EFT is based on tapping specific acupressure points while talking about aspects of situations that have caused emotional responses and stress. EFT has been available for anyone to use for a long time. A manual that describes in detail how to do it is downloadable for free, at www.eftuniverse.com. EFT is considered in general to be something that you can learn to do easily and safely for yourself.
For the last 15 years, more and more good studies have been accumulating showing its safety and effectiveness, including studies of near-miraculous results with veterans who have suffered from PTSD, sometimes for decades.
That said, if you have known PTSD, or a background now called ACE (adverse childhood experience) or CEN (childhood emotional neglect, or any other psychological or psychiatric diagnosis, I recommend that you do EFT with a qualified practitioner. For a list of EFT Therapists (people who have gone through a rigorous certification program that includes 50 supervised by a certified mentor, thousands of pages of reading followed by a very comprehensive final exam, and an ethics exam) see either Association for Comprehensive Energy Psychology site www.energypsych.org, or the EFT Universe site, www.eftuniverse.com.

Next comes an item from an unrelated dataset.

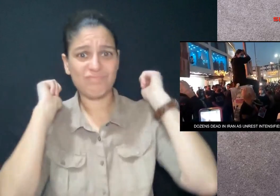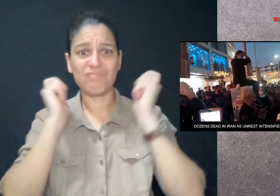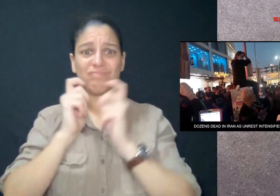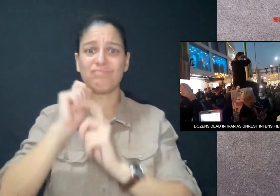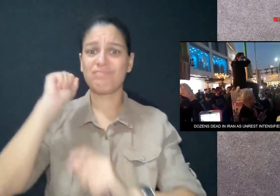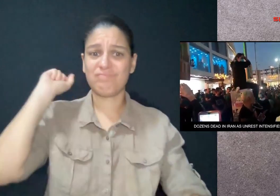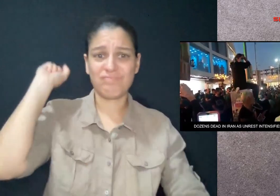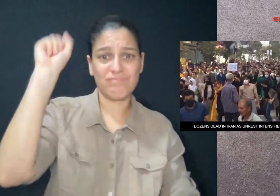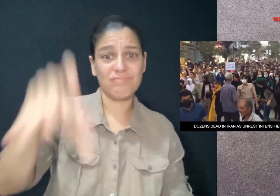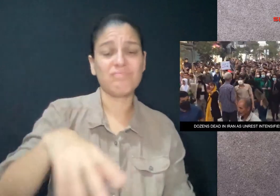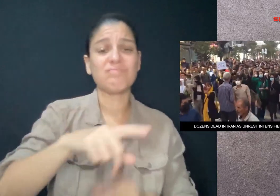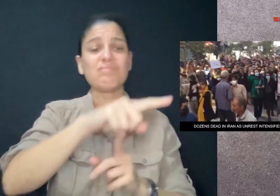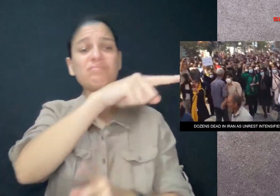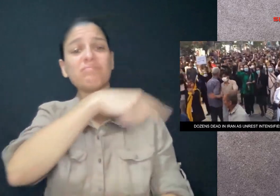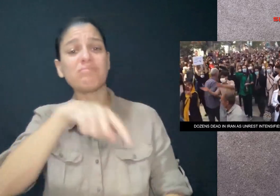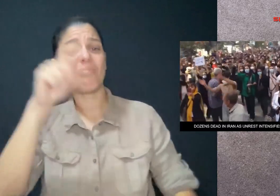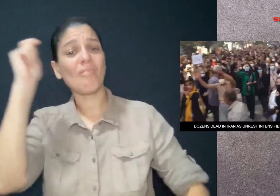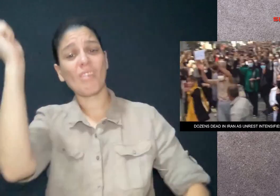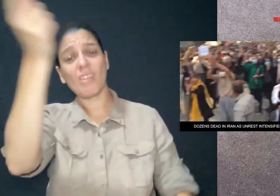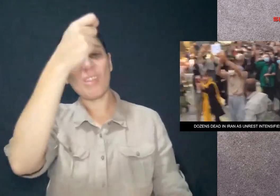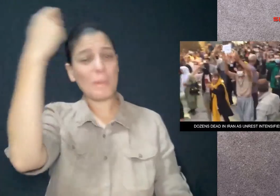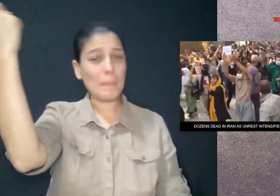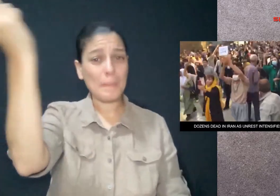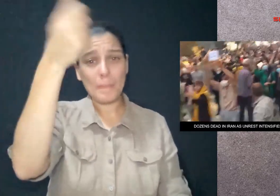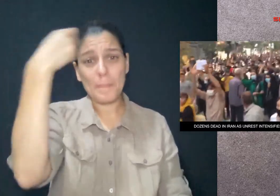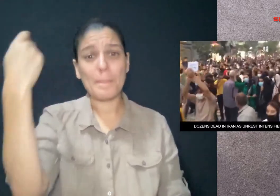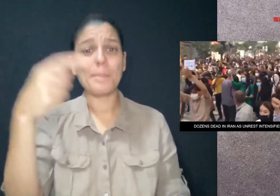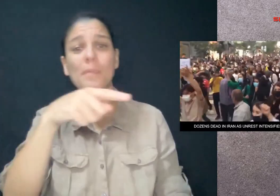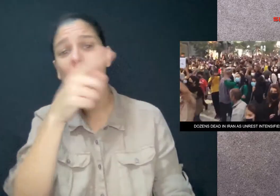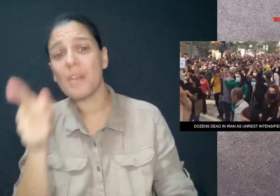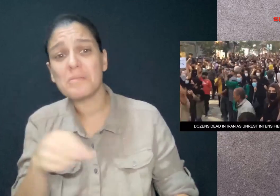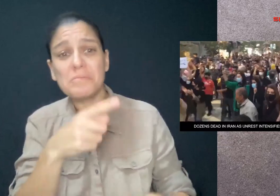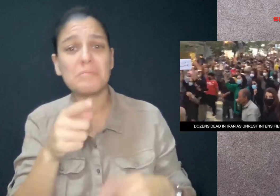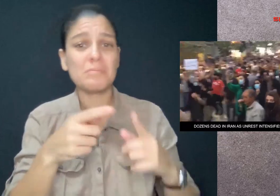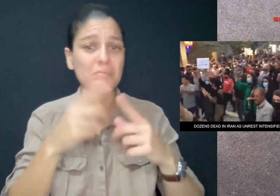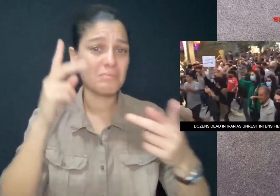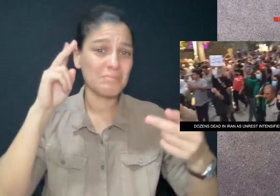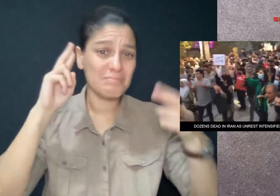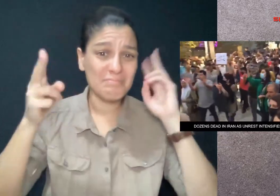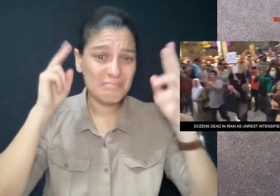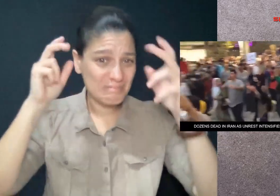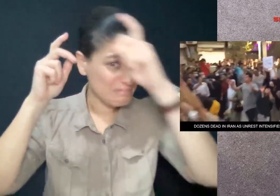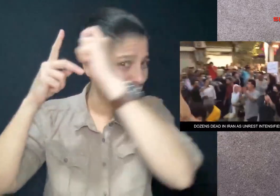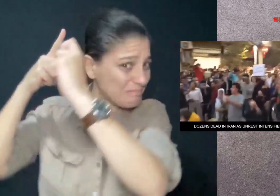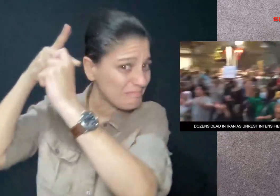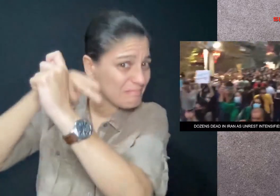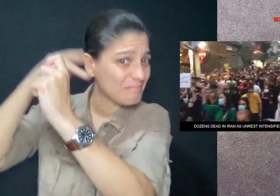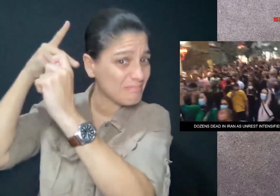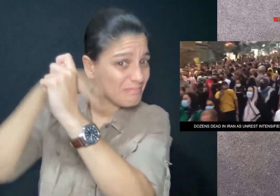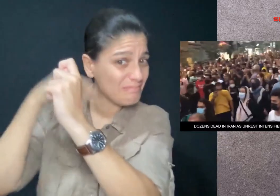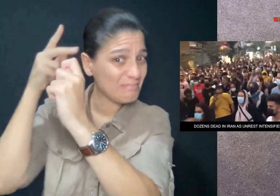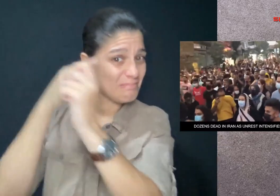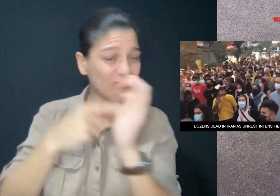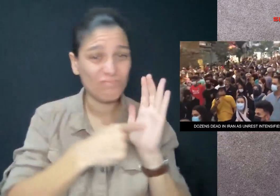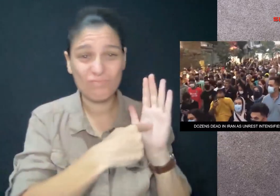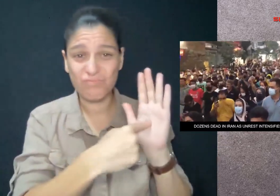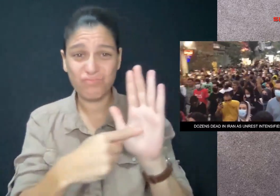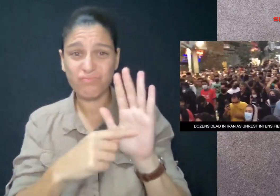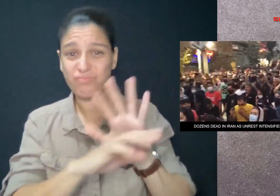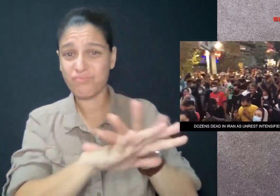Women have been ripping off their hijabs, waving them in the air, cutting their hair in public, and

To do EFT, you tap with fingertip pressure on a set pattern of acupressure points. As you tap, you repeat a phrase that describes your experience and helps you counter your current stress in a positive way. Though it may sound incredible, this exercise lowers your body’s stress response and even makes changes in old neurologic patterns, notably in severe post-traumatic stress disorder (PTSD). There are now many good studies, including several studies done with veterans suffering from PTSD, documenting the effectiveness of EFT.
According to Mark Hyman, M.D., who recently opened the Center for Functional Medicine at the Cleveland Clinic, EFT’s “tapping interrupts the body’s stress response quickly and effectively.” In his foreword to The Tapping Solution, a book by renowned EFT expert Nick Ortner, Dr. Hyman writes that tapping is a “fast-acting, noninvasive way to proactively manage the stress that so often leaves our bodies vulnerable to disease.”
The standards of EFT research are rigorous. They adhere to American Psychological Association guidelines. There are more than 100 qualified studies listed on the www.eftuniverse.com. Here is a quote from the research section of the site regarding research standards:
“There are over 5,000 stories on this web site written by people who have recovered from a wide variety of physical and psychological challenges using EFT. This anecdotal evidence is consistent with rigorous scientific research showing that EFT is an "evidence-based" method. Studies show that EFT is effective as a self-help tool, while it is also used in many healthcare settings by medical and mental health professionals.”